Brasile: Dalle favelas...



http://ilmattino.caltanet.it/hermes/20030818/NAZIONALE/10/GIRO2.htm

Da giovane vescovo aveva difeso insieme al sindacalista Lula i diritti dei
lavoratori conculcati dalla dittatura militare. Oggi, oltre a guidare la
diocesi su cammini di evangelizzazione e di approfondimento spirituale, ha
creato un organismo per il sostegno e l'orientamento dei disoccupati, che
nella sola Sao Paulo, capitale industriale del Brasile, sono oltre due
milioni. All'inaugurazione di una mensa popolare voluta dal governo, il
cardinale si è unito al coro degli elogi per l'iniziativa, ma ha anche
precisato che la speranza di tutti deve essere che di simili mense non ci
sia piú bisogno, perché ognuno possa avere un lavoro e vivere di esso.
Gabriel è un uomo giovane, che viene dall'esperienza del volontariato
cattolico: oggi è ministro dell'educazione nello Stato di Sao Paulo e si
sforza di portare avanti programmi di giustizia sociale attraverso la scuola
e l'università. Sotto il suo impulso, il tirocinio di moltissimi studenti si
svolge realizzando progetti di alfabetizzazione degli adulti, in modo da
creare solidarietà fra chi studia e chi è in situazioni di miseria e degrado
e da promuovere l'emancipazione dei più deboli. Sono questi alcuni dei
partecipanti al corso che sto tenendo a Itaici, un luogo meraviglioso
immerso nel verde a un centinaio di chilometri dalla metropoli brasiliana,
dove nell'accogliente casa di esercizi della Compagnia di Gesú circa
duecento persone - quasi l'ottanta per cento del clero di sao Paulo, insieme
con alcuni laici - segue con passione le riflessioni che andiamo facendo
sulla fede e l'impegno cristiano nella storia.
Già queste pennellate dicono come il Brasile sia un laboratorio singolare
della presenza della Chiesa nella società: dopo gli anni difficili della
dittatura, la costruzione di una democrazia giusta è la grande sfida di un
paese che dispone di immense ricchezze naturali e umane, e che soffre di
altrettanto immense sperequazioni. Il programma di base dell'attuale
presidente Lula - lo stesso sindacalista compagno di lotte dell'allora
giovane vescovo, oggi cardinale di Sao Paulo - si riassume in un'espressione
drammatica: "Fome zero" ("Fame zero"). Sì, perché nel paese delle enormi
risorse della natura c'é ancora una percentuale altissima, veramente
scandalosa, di poveri che soffrono la fame. Questa situazione non è solo la
conseguenza dello sviluppo demografico impressionante degli ultimi cinquanta
anni, ma anche e soprattutto dell'iniqua distribuzione della ricchezza,
favorita dalle grandi agenzie multinazionali operanti nel paese.

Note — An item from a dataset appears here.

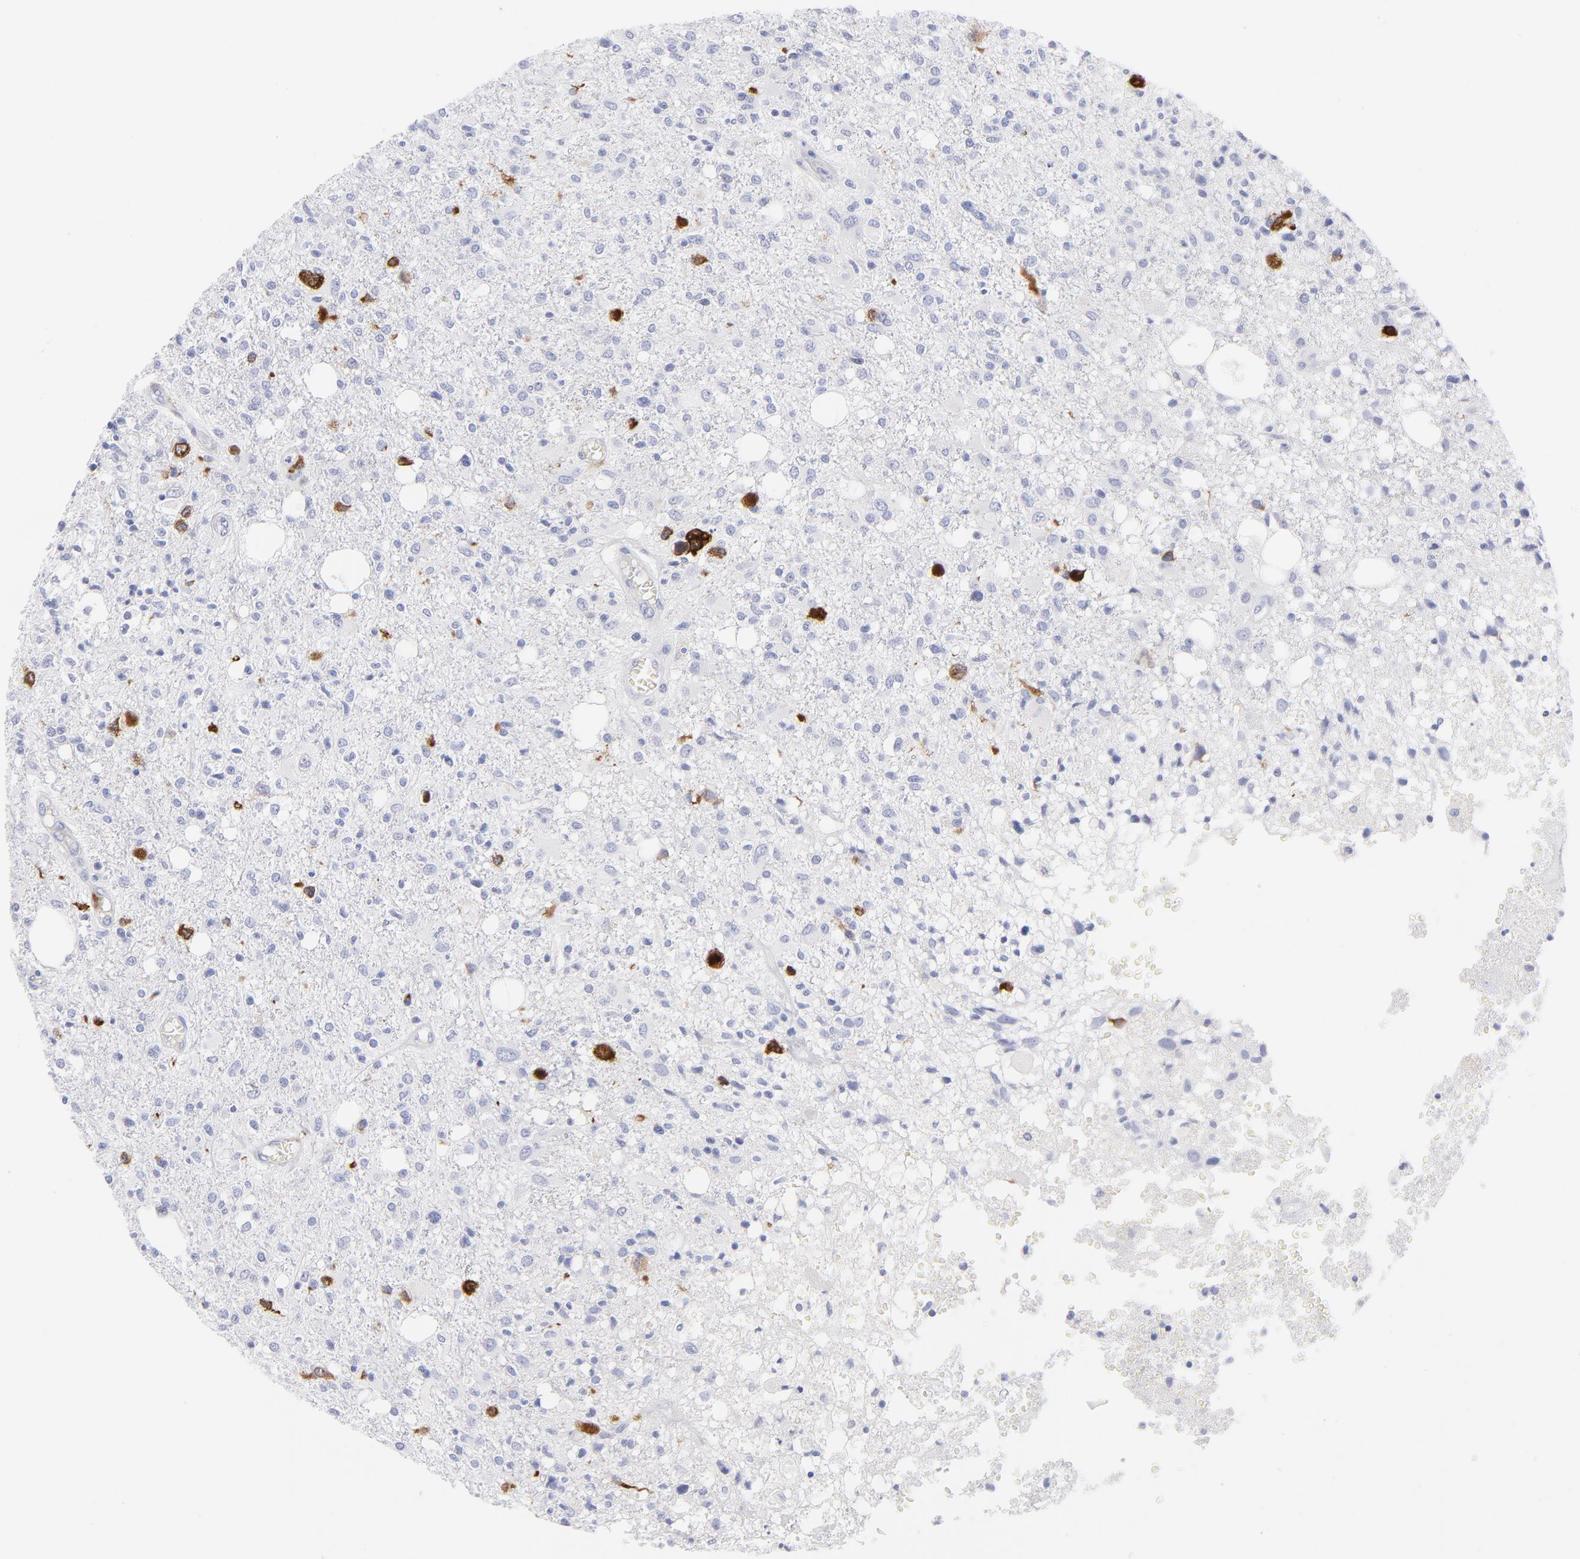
{"staining": {"intensity": "strong", "quantity": "<25%", "location": "cytoplasmic/membranous"}, "tissue": "glioma", "cell_type": "Tumor cells", "image_type": "cancer", "snomed": [{"axis": "morphology", "description": "Glioma, malignant, High grade"}, {"axis": "topography", "description": "Cerebral cortex"}], "caption": "A brown stain shows strong cytoplasmic/membranous staining of a protein in human high-grade glioma (malignant) tumor cells.", "gene": "CCNB1", "patient": {"sex": "male", "age": 76}}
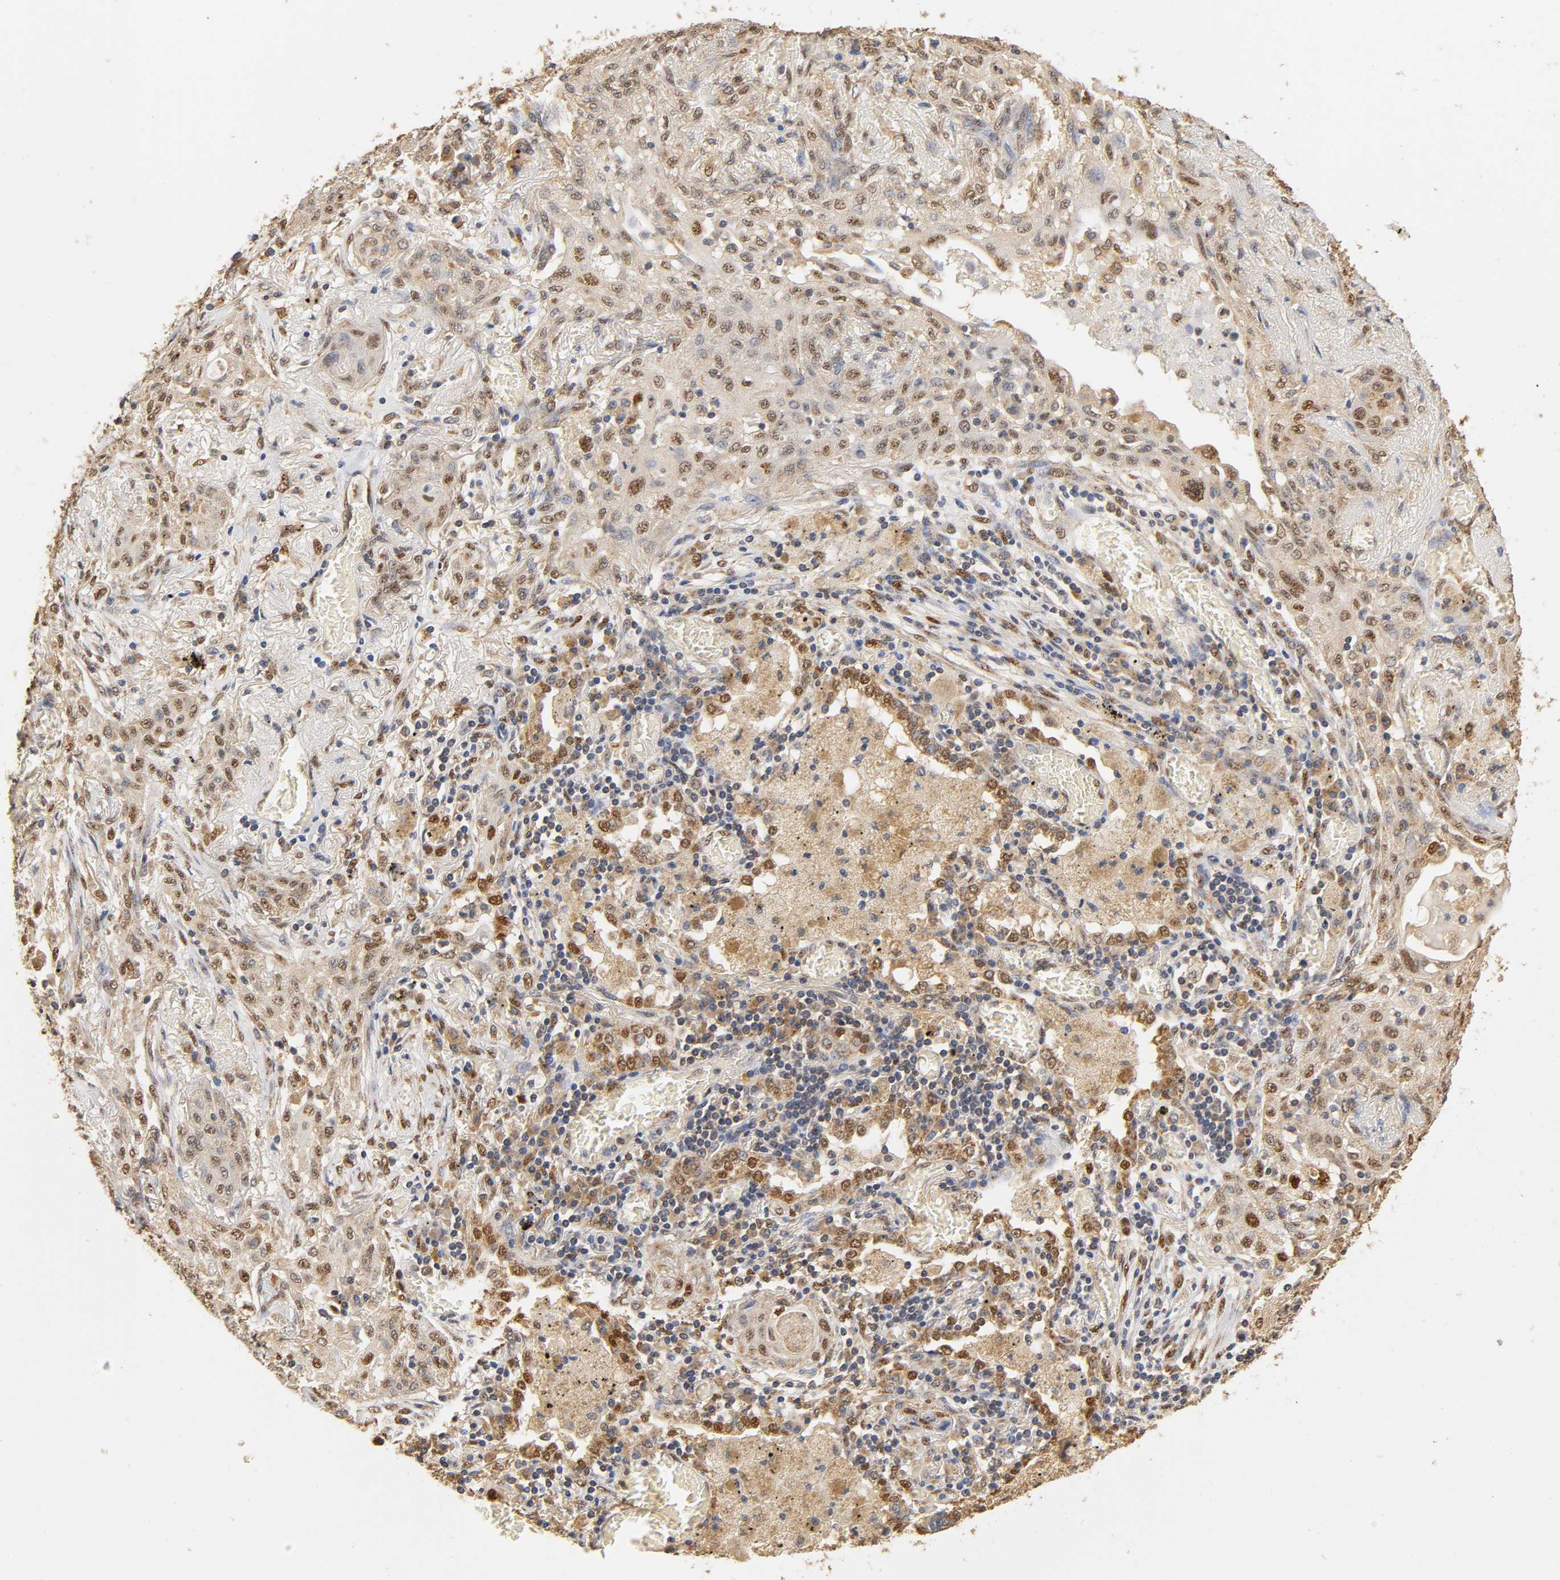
{"staining": {"intensity": "moderate", "quantity": ">75%", "location": "cytoplasmic/membranous"}, "tissue": "lung cancer", "cell_type": "Tumor cells", "image_type": "cancer", "snomed": [{"axis": "morphology", "description": "Squamous cell carcinoma, NOS"}, {"axis": "topography", "description": "Lung"}], "caption": "Immunohistochemical staining of lung cancer displays medium levels of moderate cytoplasmic/membranous staining in approximately >75% of tumor cells.", "gene": "PKN1", "patient": {"sex": "female", "age": 47}}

Si comprende allora come - al di là del colore politico - il programma di
Lula sia oggi quello di qualunque brasiliano che desideri un futuro migliore
per la sua terra, e quindi anche il programma di chi come la Chiesa è
impegnata in prima linea dalla parte dei poveri. Potrà aver successo questo
programma? L'analisi meramente economico-politica della situazione
internazionale e degli equilibri di forza presenti in essa indurrebbe a una
risposta negativa, pessimista. La gente che ho incontrato in questi giorni,
voce della parte più viva e impegnata di questo popolo straordinario, osa
sperare di no. Una cosa è certa: il Brasile non va lasciato solo nel suo
sforzo di riscatto al servizio della dignità di ogni persona umana. Per chi
ha fede, questo sogno può diventare realtà. Ne era convinto già Herder
Camara, il vescovo dei poveri morto qualche anno fa, che amava ripetere con
fiducia: «Beati quelli che sognano: daranno speranza a molti cuori e
correranno il rischio di vedere il loro sogno realizzato».